◆ **Materials provided**
● ● ● ●

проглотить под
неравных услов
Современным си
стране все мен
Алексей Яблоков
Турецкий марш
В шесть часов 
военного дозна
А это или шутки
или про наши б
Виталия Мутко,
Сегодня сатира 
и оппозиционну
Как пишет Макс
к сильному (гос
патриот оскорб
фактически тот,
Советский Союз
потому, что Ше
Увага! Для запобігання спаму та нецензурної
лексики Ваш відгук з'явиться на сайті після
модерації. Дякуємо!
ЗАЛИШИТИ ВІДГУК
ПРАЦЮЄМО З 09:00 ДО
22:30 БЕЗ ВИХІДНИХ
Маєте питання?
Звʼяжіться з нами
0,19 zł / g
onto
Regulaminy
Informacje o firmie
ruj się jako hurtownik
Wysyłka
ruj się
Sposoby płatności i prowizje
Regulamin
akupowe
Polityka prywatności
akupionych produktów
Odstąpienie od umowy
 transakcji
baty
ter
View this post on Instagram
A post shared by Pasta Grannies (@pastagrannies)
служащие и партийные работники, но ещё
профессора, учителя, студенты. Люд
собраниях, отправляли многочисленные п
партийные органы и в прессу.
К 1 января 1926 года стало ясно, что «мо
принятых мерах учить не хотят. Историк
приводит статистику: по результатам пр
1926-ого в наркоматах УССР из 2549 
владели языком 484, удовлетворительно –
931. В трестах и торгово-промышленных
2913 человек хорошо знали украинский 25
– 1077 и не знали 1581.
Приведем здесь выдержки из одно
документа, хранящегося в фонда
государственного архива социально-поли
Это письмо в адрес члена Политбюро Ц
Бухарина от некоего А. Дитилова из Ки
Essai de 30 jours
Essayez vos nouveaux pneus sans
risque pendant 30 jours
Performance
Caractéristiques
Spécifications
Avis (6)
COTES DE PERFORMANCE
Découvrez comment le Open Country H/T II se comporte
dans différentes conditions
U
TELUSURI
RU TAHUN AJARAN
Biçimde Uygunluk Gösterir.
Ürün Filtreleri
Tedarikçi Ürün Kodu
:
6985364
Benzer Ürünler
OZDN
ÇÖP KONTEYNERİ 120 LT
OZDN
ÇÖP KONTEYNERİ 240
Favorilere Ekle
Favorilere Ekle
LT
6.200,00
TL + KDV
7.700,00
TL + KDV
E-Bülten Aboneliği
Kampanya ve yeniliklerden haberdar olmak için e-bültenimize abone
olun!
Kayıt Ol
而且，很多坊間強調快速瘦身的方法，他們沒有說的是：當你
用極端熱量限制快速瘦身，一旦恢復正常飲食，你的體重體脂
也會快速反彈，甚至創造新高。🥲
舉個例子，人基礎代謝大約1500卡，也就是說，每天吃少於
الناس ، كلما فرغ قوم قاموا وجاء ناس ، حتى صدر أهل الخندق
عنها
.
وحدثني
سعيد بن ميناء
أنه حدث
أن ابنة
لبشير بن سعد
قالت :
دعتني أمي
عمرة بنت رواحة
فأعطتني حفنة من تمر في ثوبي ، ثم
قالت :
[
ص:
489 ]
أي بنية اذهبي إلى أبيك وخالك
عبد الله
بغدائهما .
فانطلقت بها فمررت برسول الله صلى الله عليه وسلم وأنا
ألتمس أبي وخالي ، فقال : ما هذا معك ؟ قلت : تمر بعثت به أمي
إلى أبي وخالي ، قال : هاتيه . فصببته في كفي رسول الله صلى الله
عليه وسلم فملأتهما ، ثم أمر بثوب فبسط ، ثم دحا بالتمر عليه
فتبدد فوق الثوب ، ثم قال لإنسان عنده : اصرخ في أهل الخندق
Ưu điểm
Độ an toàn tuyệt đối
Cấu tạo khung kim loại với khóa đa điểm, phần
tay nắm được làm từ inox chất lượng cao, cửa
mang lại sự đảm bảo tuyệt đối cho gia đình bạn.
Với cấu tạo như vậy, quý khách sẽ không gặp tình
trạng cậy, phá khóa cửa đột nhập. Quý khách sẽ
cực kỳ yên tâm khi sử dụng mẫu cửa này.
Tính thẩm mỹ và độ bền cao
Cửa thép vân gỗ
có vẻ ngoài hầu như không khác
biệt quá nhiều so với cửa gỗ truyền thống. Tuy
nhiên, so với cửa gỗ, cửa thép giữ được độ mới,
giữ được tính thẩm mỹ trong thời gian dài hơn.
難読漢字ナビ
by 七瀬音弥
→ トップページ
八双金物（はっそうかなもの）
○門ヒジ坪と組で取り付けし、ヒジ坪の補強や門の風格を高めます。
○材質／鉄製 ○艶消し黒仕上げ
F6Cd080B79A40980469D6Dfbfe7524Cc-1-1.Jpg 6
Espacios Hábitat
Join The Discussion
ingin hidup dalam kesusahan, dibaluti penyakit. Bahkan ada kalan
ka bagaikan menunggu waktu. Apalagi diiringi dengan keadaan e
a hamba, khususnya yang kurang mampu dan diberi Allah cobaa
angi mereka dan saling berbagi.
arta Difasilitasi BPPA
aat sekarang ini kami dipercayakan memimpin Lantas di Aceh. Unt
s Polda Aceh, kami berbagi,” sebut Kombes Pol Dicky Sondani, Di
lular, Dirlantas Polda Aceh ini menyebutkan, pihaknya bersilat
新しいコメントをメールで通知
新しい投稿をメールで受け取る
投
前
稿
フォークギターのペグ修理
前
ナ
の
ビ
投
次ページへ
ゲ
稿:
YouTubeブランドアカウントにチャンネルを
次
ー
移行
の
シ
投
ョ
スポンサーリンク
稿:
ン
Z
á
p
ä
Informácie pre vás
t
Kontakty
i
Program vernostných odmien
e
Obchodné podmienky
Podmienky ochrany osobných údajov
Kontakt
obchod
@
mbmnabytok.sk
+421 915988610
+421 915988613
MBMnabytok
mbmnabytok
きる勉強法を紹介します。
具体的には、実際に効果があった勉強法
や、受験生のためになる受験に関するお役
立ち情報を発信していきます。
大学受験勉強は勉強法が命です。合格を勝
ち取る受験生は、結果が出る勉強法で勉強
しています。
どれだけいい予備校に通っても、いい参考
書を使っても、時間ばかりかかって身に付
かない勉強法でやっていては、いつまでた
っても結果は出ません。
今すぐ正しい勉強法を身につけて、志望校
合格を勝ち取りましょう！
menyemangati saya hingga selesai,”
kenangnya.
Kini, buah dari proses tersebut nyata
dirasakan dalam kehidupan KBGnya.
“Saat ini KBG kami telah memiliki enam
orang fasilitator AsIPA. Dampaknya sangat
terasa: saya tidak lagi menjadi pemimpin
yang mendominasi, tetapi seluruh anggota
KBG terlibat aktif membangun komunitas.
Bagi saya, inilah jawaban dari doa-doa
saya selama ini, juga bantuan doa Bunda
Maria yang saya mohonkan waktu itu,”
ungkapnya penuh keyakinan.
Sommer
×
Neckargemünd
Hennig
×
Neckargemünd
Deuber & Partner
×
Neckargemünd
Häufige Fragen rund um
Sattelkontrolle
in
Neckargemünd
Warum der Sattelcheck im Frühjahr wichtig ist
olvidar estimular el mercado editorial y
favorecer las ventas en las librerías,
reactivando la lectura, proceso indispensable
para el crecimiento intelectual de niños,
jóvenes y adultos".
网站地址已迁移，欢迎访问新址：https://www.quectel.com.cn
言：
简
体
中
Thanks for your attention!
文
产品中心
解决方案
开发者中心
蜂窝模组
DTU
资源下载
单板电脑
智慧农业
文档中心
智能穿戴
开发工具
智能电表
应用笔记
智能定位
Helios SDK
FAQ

● ● ● ●

◆ **Exercise requirements**
Your task is to set down all of the entries exactly as they appear.

◆ **Answer area**
проглотить под
неравных услов
Современным си
стране все мен
Алексей Яблоков
Турецкий марш
В шесть часов 
военного дозна
А это или шутки
или про наши б
Виталия Мутко,
Сегодня сатира 
и оппозиционну
Как пишет Макс
к сильному (гос
патриот оскорб
фактически тот,
Советский Союз
потому, что Ше
Увага! Для запобігання спаму та нецензурної
лексики Ваш відгук з'явиться на сайті після
модерації. Дякуємо!
ЗАЛИШИТИ ВІДГУК
ПРАЦЮЄМО З 09:00 ДО
22:30 БЕЗ ВИХІДНИХ
Маєте питання?
Звʼяжіться з нами
0,19 zł / g
onto
Regulaminy
Informacje o firmie
ruj się jako hurtownik
Wysyłka
ruj się
Sposoby płatności i prowizje
Regulamin
akupowe
Polityka prywatności
akupionych produktów
Odstąpienie od umowy
 transakcji
baty
ter
View this post on Instagram
A post shared by Pasta Grannies (@pastagrannies)
служащие и партийные работники, но ещё
профессора, учителя, студенты. Люд
собраниях, отправляли многочисленные п
партийные органы и в прессу.
К 1 января 1926 года стало ясно, что «мо
принятых мерах учить не хотят. Историк
приводит статистику: по результатам пр
1926-ого в наркоматах УССР из 2549 
владели языком 484, удовлетворительно –
931. В трестах и торгово-промышленных
2913 человек хорошо знали украинский 25
– 1077 и не знали 1581.
Приведем здесь выдержки из одно
документа, хранящегося в фонда
государственного архива социально-поли
Это письмо в адрес члена Политбюро Ц
Бухарина от некоего А. Дитилова из Ки
Essai de 30 jours
Essayez vos nouveaux pneus sans
risque pendant 30 jours
Performance
Caractéristiques
Spécifications
Avis (6)
COTES DE PERFORMANCE
Découvrez comment le Open Country H/T II se comporte
dans différentes conditions
U
TELUSURI
RU TAHUN AJARAN
Biçimde Uygunluk Gösterir.
Ürün Filtreleri
Tedarikçi Ürün Kodu
:
6985364
Benzer Ürünler
OZDN
ÇÖP KONTEYNERİ 120 LT
OZDN
ÇÖP KONTEYNERİ 240
Favorilere Ekle
Favorilere Ekle
LT
6.200,00
TL + KDV
7.700,00
TL + KDV
E-Bülten Aboneliği
Kampanya ve yeniliklerden haberdar olmak için e-bültenimize abone
olun!
Kayıt Ol
而且，很多坊間強調快速瘦身的方法，他們沒有說的是：當你
用極端熱量限制快速瘦身，一旦恢復正常飲食，你的體重體脂
也會快速反彈，甚至創造新高。🥲
舉個例子，人基礎代謝大約1500卡，也就是說，每天吃少於
الناس ، كلما فرغ قوم قاموا وجاء ناس ، حتى صدر أهل الخندق
عنها
.
وحدثني
سعيد بن ميناء
أنه حدث
أن ابنة
لبشير بن سعد
قالت :
دعتني أمي
عمرة بنت رواحة
فأعطتني حفنة من تمر في ثوبي ، ثم
قالت :
[
ص:
489 ]
أي بنية اذهبي إلى أبيك وخالك
عبد الله
بغدائهما .
فانطلقت بها فمررت برسول الله صلى الله عليه وسلم وأنا
ألتمس أبي وخالي ، فقال : ما هذا معك ؟ قلت : تمر بعثت به أمي
إلى أبي وخالي ، قال : هاتيه . فصببته في كفي رسول الله صلى الله
عليه وسلم فملأتهما ، ثم أمر بثوب فبسط ، ثم دحا بالتمر عليه
فتبدد فوق الثوب ، ثم قال لإنسان عنده : اصرخ في أهل الخندق
Ưu điểm
Độ an toàn tuyệt đối
Cấu tạo khung kim loại với khóa đa điểm, phần
tay nắm được làm từ inox chất lượng cao, cửa
mang lại sự đảm bảo tuyệt đối cho gia đình bạn.
Với cấu tạo như vậy, quý khách sẽ không gặp tình
trạng cậy, phá khóa cửa đột nhập. Quý khách sẽ
cực kỳ yên tâm khi sử dụng mẫu cửa này.
Tính thẩm mỹ và độ bền cao
Cửa thép vân gỗ
có vẻ ngoài hầu như không khác
biệt quá nhiều so với cửa gỗ truyền thống. Tuy
nhiên, so với cửa gỗ, cửa thép giữ được độ mới,
giữ được tính thẩm mỹ trong thời gian dài hơn.
難読漢字ナビ
by 七瀬音弥
→ トップページ
八双金物（はっそうかなもの）
○門ヒジ坪と組で取り付けし、ヒジ坪の補強や門の風格を高めます。
○材質／鉄製 ○艶消し黒仕上げ
F6Cd080B79A40980469D6Dfbfe7524Cc-1-1.Jpg 6
Espacios Hábitat
Join The Discussion
ingin hidup dalam kesusahan, dibaluti penyakit. Bahkan ada kalan
ka bagaikan menunggu waktu. Apalagi diiringi dengan keadaan e
a hamba, khususnya yang kurang mampu dan diberi Allah cobaa
angi mereka dan saling berbagi.
arta Difasilitasi BPPA
aat sekarang ini kami dipercayakan memimpin Lantas di Aceh. Unt
s Polda Aceh, kami berbagi,” sebut Kombes Pol Dicky Sondani, Di
lular, Dirlantas Polda Aceh ini menyebutkan, pihaknya bersilat
新しいコメントをメールで通知
新しい投稿をメールで受け取る
投
前
稿
フォークギターのペグ修理
前
ナ
の
ビ
投
次ページへ
ゲ
稿:
YouTubeブランドアカウントにチャンネルを
次
ー
移行
の
シ
投
ョ
スポンサーリンク
稿:
ン
Z
á
p
ä
Informácie pre vás
t
Kontakty
i
Program vernostných odmien
e
Obchodné podmienky
Podmienky ochrany osobných údajov
Kontakt
obchod
@
mbmnabytok.sk
+421 915988610
+421 915988613
MBMnabytok
mbmnabytok
きる勉強法を紹介します。
具体的には、実際に効果があった勉強法
や、受験生のためになる受験に関するお役
立ち情報を発信していきます。
大学受験勉強は勉強法が命です。合格を勝
ち取る受験生は、結果が出る勉強法で勉強
しています。
どれだけいい予備校に通っても、いい参考
書を使っても、時間ばかりかかって身に付
かない勉強法でやっていては、いつまでた
っても結果は出ません。
今すぐ正しい勉強法を身につけて、志望校
合格を勝ち取りましょう！
menyemangati saya hingga selesai,”
kenangnya.
Kini, buah dari proses tersebut nyata
dirasakan dalam kehidupan KBGnya.
“Saat ini KBG kami telah memiliki enam
orang fasilitator AsIPA. Dampaknya sangat
terasa: saya tidak lagi menjadi pemimpin
yang mendominasi, tetapi seluruh anggota
KBG terlibat aktif membangun komunitas.
Bagi saya, inilah jawaban dari doa-doa
saya selama ini, juga bantuan doa Bunda
Maria yang saya mohonkan waktu itu,”
ungkapnya penuh keyakinan.
Sommer
×
Neckargemünd
Hennig
×
Neckargemünd
Deuber & Partner
×
Neckargemünd
Häufige Fragen rund um
Sattelkontrolle
in
Neckargemünd
Warum der Sattelcheck im Frühjahr wichtig ist
olvidar estimular el mercado editorial y
favorecer las ventas en las librerías,
reactivando la lectura, proceso indispensable
para el crecimiento intelectual de niños,
jóvenes y adultos".
网站地址已迁移，欢迎访问新址：https://www.quectel.com.cn
言：
简
体
中
Thanks for your attention!
文
产品中心
解决方案
开发者中心
蜂窝模组
DTU
资源下载
单板电脑
智慧农业
文档中心
智能穿戴
开发工具
智能电表
应用笔记
智能定位
Helios SDK
FAQ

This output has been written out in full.